● Dataset content
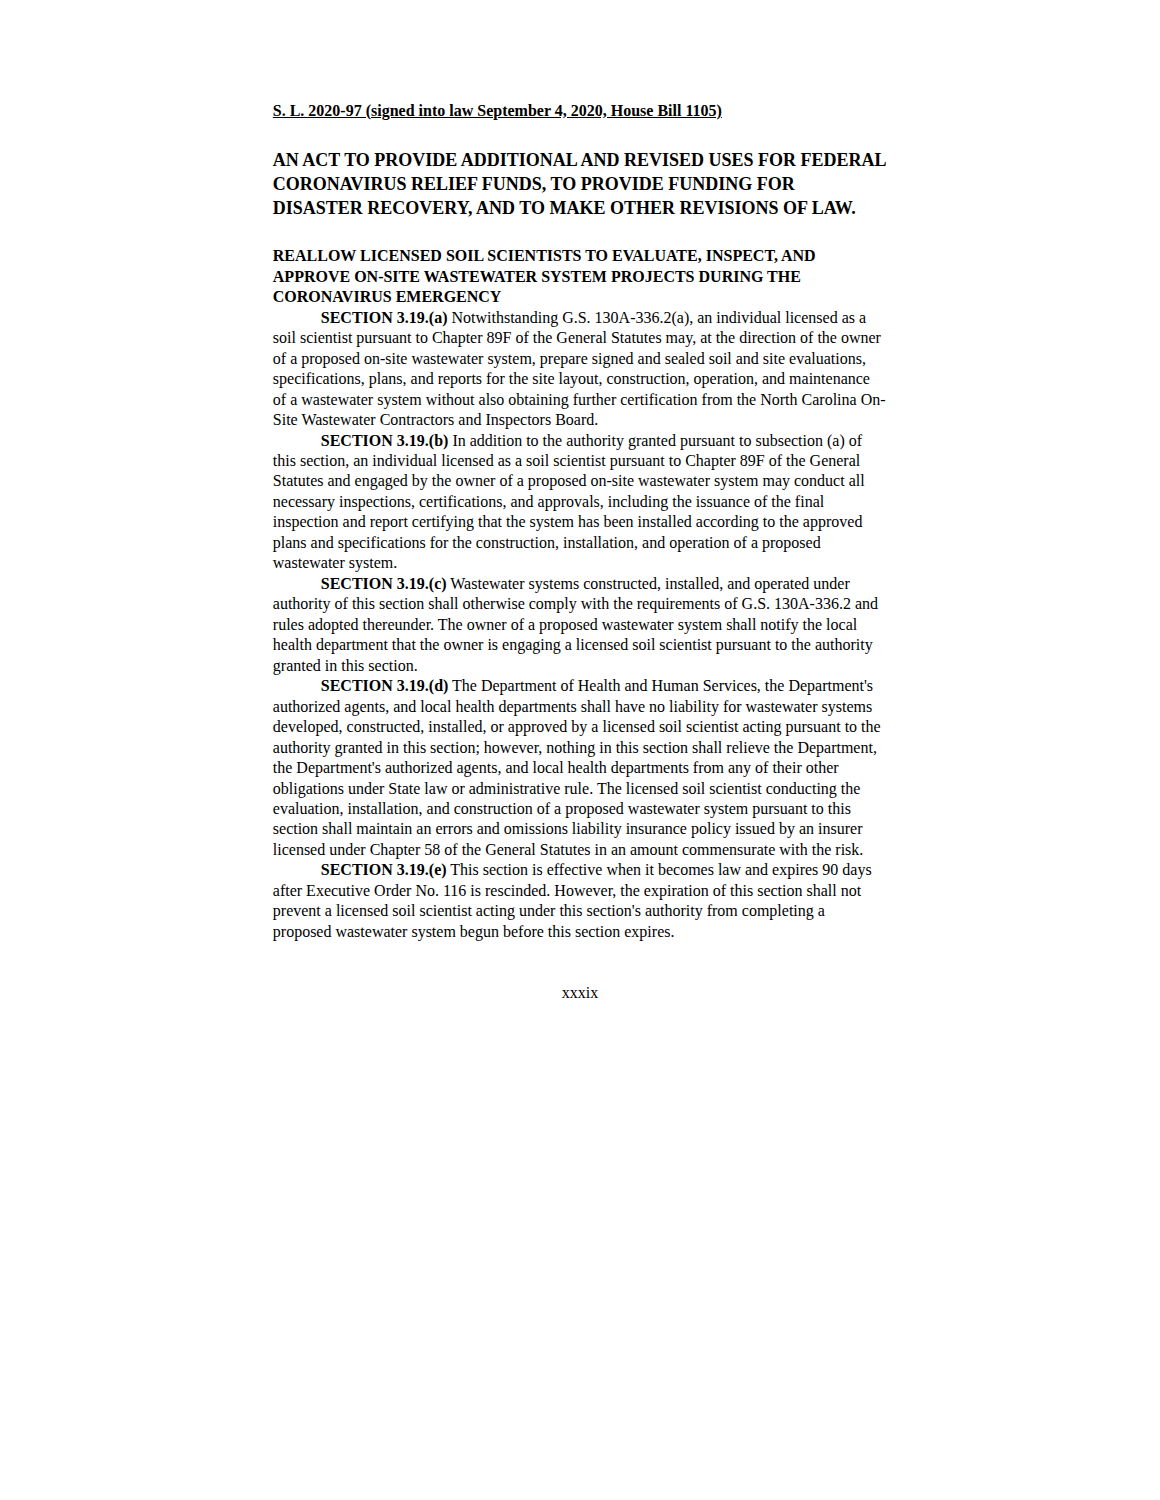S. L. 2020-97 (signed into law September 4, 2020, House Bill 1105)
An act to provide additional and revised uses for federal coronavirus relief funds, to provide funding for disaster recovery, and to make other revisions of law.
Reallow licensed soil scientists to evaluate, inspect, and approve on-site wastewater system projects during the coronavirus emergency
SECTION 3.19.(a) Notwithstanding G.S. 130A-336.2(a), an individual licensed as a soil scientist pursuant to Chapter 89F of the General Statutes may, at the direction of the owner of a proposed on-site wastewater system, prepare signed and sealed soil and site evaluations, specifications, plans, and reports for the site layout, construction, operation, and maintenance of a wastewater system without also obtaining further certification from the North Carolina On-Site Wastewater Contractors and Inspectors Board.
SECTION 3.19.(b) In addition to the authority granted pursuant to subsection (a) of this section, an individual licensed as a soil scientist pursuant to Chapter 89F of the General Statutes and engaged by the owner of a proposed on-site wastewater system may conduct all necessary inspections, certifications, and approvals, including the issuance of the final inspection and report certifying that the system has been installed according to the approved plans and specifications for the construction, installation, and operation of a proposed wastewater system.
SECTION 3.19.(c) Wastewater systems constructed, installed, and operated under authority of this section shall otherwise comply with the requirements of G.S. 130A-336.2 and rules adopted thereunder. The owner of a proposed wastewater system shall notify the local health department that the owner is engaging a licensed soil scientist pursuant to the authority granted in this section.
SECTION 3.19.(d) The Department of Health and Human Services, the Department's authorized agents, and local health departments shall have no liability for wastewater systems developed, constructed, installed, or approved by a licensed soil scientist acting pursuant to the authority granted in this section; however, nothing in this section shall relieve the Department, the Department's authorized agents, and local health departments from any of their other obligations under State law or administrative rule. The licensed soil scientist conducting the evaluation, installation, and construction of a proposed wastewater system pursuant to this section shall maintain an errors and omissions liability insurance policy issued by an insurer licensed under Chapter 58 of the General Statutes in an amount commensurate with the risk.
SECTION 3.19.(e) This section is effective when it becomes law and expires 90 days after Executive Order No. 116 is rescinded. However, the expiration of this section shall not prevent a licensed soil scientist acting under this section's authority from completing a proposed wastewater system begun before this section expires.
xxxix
---
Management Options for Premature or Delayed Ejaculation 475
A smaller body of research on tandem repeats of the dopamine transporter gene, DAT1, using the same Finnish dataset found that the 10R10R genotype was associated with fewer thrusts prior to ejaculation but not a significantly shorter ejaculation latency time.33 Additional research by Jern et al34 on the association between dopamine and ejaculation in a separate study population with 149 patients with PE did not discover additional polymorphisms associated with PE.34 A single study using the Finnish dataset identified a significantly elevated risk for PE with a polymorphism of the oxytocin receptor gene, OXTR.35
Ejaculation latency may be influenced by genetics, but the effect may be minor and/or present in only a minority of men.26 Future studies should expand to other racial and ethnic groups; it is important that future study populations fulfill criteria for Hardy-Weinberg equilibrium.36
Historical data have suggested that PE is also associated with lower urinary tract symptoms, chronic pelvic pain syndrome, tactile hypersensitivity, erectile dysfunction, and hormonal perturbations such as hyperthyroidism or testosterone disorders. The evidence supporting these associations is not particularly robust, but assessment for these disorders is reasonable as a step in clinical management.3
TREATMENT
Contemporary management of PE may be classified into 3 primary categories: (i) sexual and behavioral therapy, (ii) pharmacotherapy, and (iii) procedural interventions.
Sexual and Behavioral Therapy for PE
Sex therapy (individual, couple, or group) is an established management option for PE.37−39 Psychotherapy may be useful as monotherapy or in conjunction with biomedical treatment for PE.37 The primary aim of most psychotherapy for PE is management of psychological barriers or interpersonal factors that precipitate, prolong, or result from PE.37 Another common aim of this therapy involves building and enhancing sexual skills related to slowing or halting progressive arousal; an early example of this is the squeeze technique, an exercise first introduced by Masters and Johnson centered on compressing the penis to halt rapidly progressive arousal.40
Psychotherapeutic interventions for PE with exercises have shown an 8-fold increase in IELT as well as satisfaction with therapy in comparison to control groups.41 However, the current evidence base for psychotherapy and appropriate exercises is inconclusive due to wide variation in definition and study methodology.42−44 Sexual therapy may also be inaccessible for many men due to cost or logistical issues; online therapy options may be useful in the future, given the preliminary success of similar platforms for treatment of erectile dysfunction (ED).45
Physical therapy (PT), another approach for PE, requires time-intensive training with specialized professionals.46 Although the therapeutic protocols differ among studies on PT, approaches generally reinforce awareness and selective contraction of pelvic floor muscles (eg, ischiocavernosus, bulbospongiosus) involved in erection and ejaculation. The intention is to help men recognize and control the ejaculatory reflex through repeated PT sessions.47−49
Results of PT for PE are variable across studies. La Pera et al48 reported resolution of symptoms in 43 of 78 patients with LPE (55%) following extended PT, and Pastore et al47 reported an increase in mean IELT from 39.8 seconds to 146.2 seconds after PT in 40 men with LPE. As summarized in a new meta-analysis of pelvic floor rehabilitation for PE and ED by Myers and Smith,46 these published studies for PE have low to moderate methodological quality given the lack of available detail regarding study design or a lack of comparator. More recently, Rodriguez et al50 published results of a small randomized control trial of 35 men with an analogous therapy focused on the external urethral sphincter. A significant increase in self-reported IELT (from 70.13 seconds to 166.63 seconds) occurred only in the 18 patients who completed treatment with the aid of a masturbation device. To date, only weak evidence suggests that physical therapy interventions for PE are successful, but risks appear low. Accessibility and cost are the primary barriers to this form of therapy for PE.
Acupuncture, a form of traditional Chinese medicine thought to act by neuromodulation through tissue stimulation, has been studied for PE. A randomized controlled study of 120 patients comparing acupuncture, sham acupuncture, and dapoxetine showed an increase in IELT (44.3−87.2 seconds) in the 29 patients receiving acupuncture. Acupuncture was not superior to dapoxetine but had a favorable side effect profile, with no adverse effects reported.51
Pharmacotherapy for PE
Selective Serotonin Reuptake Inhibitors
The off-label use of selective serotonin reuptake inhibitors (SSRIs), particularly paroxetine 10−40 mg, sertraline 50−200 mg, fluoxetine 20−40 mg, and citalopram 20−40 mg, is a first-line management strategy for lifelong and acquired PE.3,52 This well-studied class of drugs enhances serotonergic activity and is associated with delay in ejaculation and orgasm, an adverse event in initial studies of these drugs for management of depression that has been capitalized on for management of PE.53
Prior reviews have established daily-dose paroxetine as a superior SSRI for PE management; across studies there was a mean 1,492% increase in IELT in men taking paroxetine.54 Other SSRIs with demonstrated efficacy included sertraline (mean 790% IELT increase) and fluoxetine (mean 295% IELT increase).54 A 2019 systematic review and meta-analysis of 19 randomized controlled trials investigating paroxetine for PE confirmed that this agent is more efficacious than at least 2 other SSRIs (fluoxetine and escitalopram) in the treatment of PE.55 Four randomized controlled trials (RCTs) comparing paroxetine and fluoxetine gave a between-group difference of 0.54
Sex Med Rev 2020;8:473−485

● About this exercise
Write down every line of the data above that includes the string "coronavirus".

● Solution for this task
An act to provide additional and revised uses for federal coronavirus relief funds, to provide funding for disaster recovery, and to make other revisions of law.
Reallow licensed soil scientists to evaluate, inspect, and approve on-site wastewater system projects during the coronavirus emergency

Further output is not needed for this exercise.